Eupheria offers a wide range of different recombinant Streptococcus (S.) pyogenes Cas9 proteins, all of which are highly pure and effective. Fusion with a nuclear localization signal (NLS) ensures targeting of the Cas9 proteins to the nucleus. Successful genome editing by Eupheria Cas9-NLS proteins has been confirmed in a wide variety of mouse and human cell lines, and organisms, including zebrafish, Xenopus and marine plankton.
Try our Cas9-NLS proteins for your CRISPR/Cas9 experiments for greater genome editing specificity, less cell toxicity and higher insertion/deletion (indel) frequencies than with plasmid- or mRNA-encoded Cas9.
Standard scales are 20, 40 and 100 µg. For pricing and other scales, please contact us.
Zebrafish embryos (1- to 2-cell stage) from transgenic parents, expressing EGFP-labeled myosin in the heart, were each injected with 1 ng of Cas9-NLS protein and 100 pg guide RNA targeting EGFP. Forty-eight hours post-injection, no EGFP fluorescence was detectable as a result of the Cas9-NLS-mediated knockout of the EGFP gene. In the control larvae, not injected with Cas9-NLS, the eGFP fluorescence was clearly visible in the two heart chambers.

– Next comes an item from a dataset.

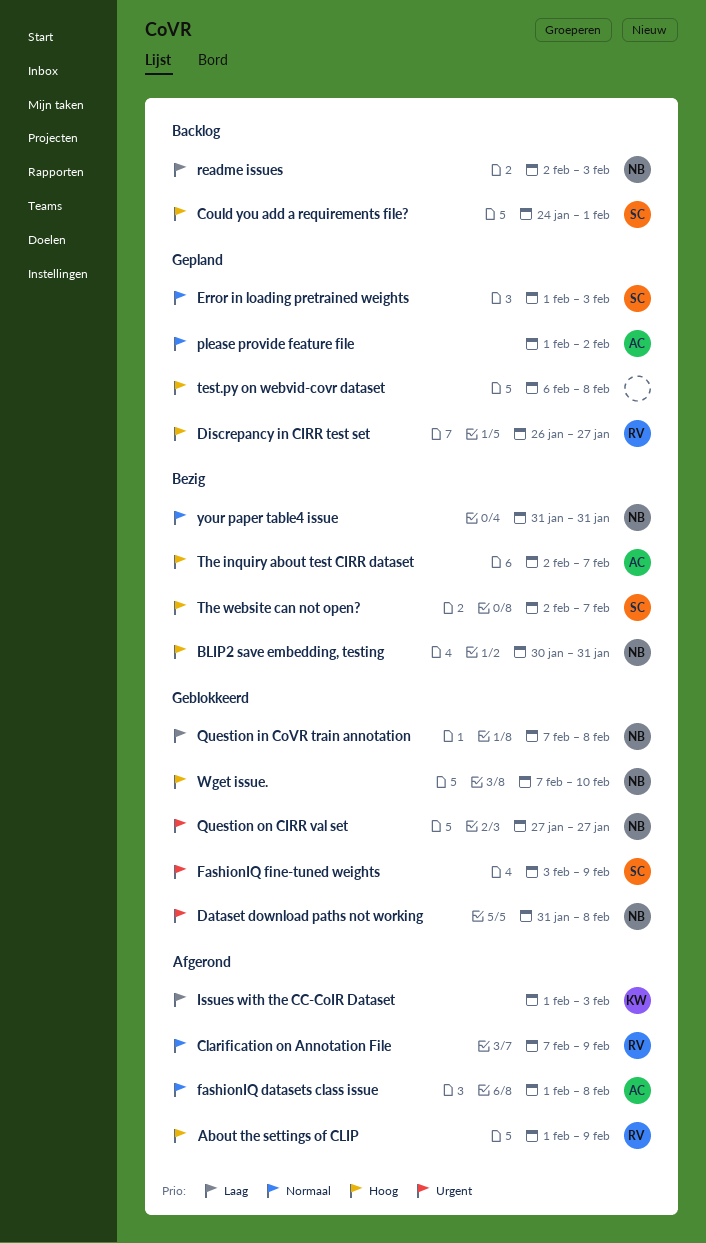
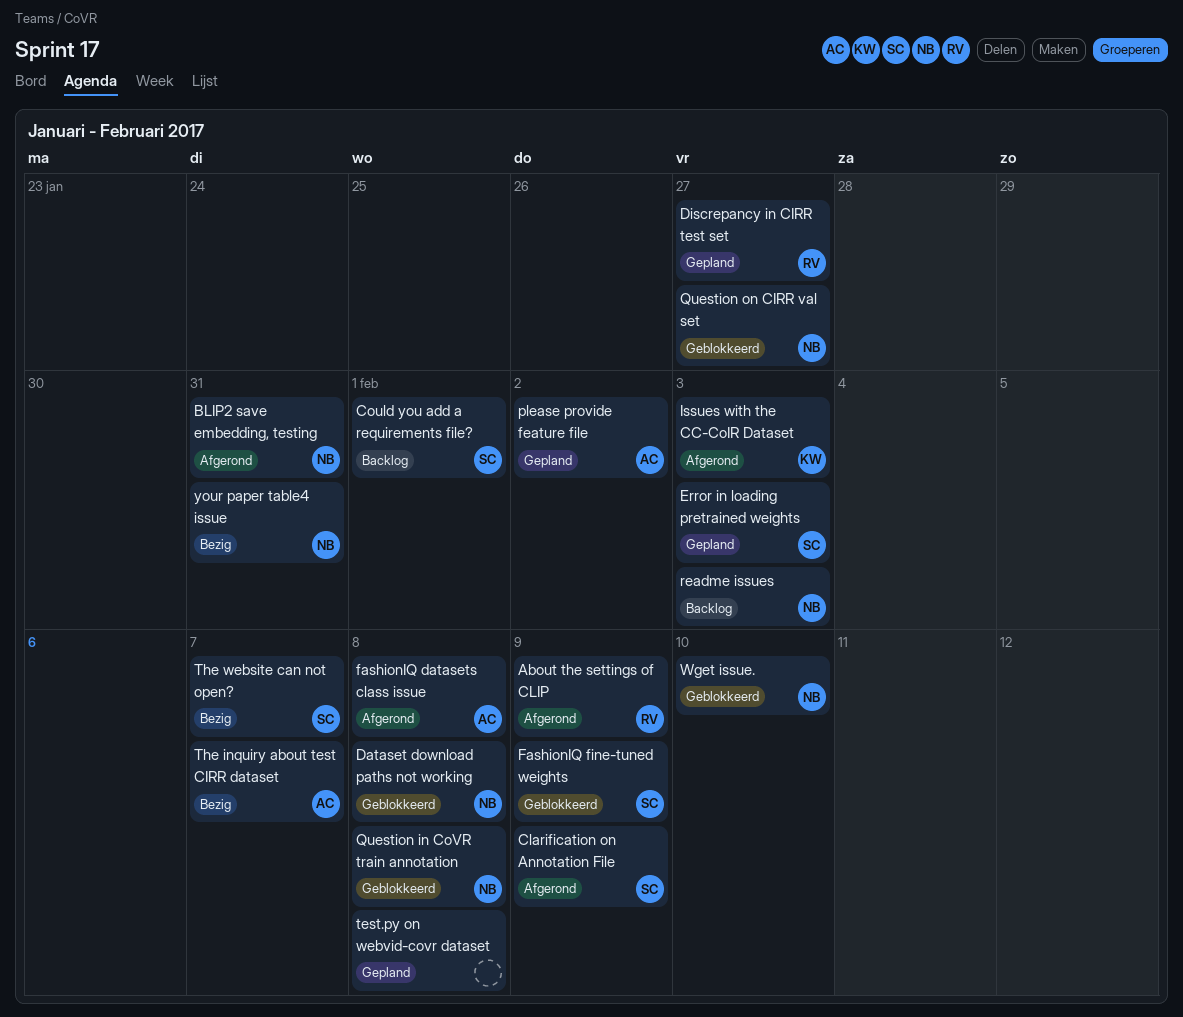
BLIP2 save embedding, testing, status: Bezig -> Afgerond
Clarification on Annotation File, owner: RV -> SC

The Cas9-NLS represents the wild-type Cas9 nuclease from S. pyogenes, fused with a C-terminal NLS. Currently, this the best-established Cas9 protein in the field, which allows you to draw experimental advice from a large body of publications.
This Cas9-NLS protein contains the D10 substitution, which converts it into a nickase. The specific binding of two gRNAs in close proximity on opposite DNA strands is required for the Cas9-Nickase-NLS to cause a double-strand break. Therefore, the Cas9-Nickase-NLS provides the benefit of fewer off-targets compared with the Cas9-NLS nuclease.
The Cas9-Dead-NLS protein is catalytically inactive ("dead") due to the D10A and H840A substitutions. Thus Cas9-Dead-NLS binds to DNA, but does not modify it. This property allows specific genomic targeting, e. g. to block transcription.
As another innovative Cas9 nuclease from Eupheria, the NLS is followed by a C-terminal tag red-fluorescent protein (tagRFP) sequence. The transfection efficiency of Cas9-NLS-tagRFP is as high as for the untagged Cas9-NLS nuclease, but the red fluorescence of successfully transfected cells allows their selection by FACS (fluorescence-activated cell sorting). The genome editing rates of such selected cell populations is 3-4 times higher than in non-selected ones.
Excitation/emission maxima:
555 nm/584 nm
This innovative Cas9 nuclease from Eupheria is composed of a Cas9 sequence from Streptococcus pyogenes followed by a nuclear-localization sequence (NLS) and a C-terminal enhanced green fluorescent protein (EGFP) tag. Similar to Cas9-NLS-tagRFP the transfection efficiency of Cas9-NLS-EGFP protein is as high as for the untagged Cas9-NLS nuclease. The green fluorescence allows following successfully transfected cells by e.g. fluorescence-activated cell sorting (FACS) or fluorescence microscopy. Enriching successfully transfected cells by sorting increases genome editing rates and largely reduces efforts in screening and identification of edited cells.
Excitation/emission maxima:
489 nm/509 nm
This Cas9 protein is catalytically inactive ("dead") due to the D10A and H840A substitutions. The NLS is followed by a C-terminal enhanced green-fluorescence protein (EGFP) sequence. The EGFP-tag offers many application possibilities, e. g. tracking of Cas9-Dead-NLS-EGFP.
Excitation/emission maxima:
488 nm/507 nm
Production: The genes encoding the Cas9 proteins are expressed in E. coli.
NLS: The nuclear localization sequence (NLS) originates from the Simian virus 40.
Quality control: The purity of the Cas9 proteins is checked by Coomassie Blue staining after electrophoresis on SDS-polyacrylamide gels. The expected activity is confirmed in vitro and in cell culture with the mouse embryonic stem cell line E14 and the human osteosarcoma cell line U2OS.
Concentration: The minimum concentration is 500 ng/µL. Upon request, custom concentrations up to 5.0 µg/µL are available.
Storage and Stability: Cas9 proteins stored at -20°C are stable for at least one year. No decrease in activity was observed after 10 freeze/thaw cycles.
Storage Buffer: 20 mM HEPES pH 7.25, 150 mM KCl, 1 mM DTT.
Shipment: Shipped frozen in storage buffer at -20°C.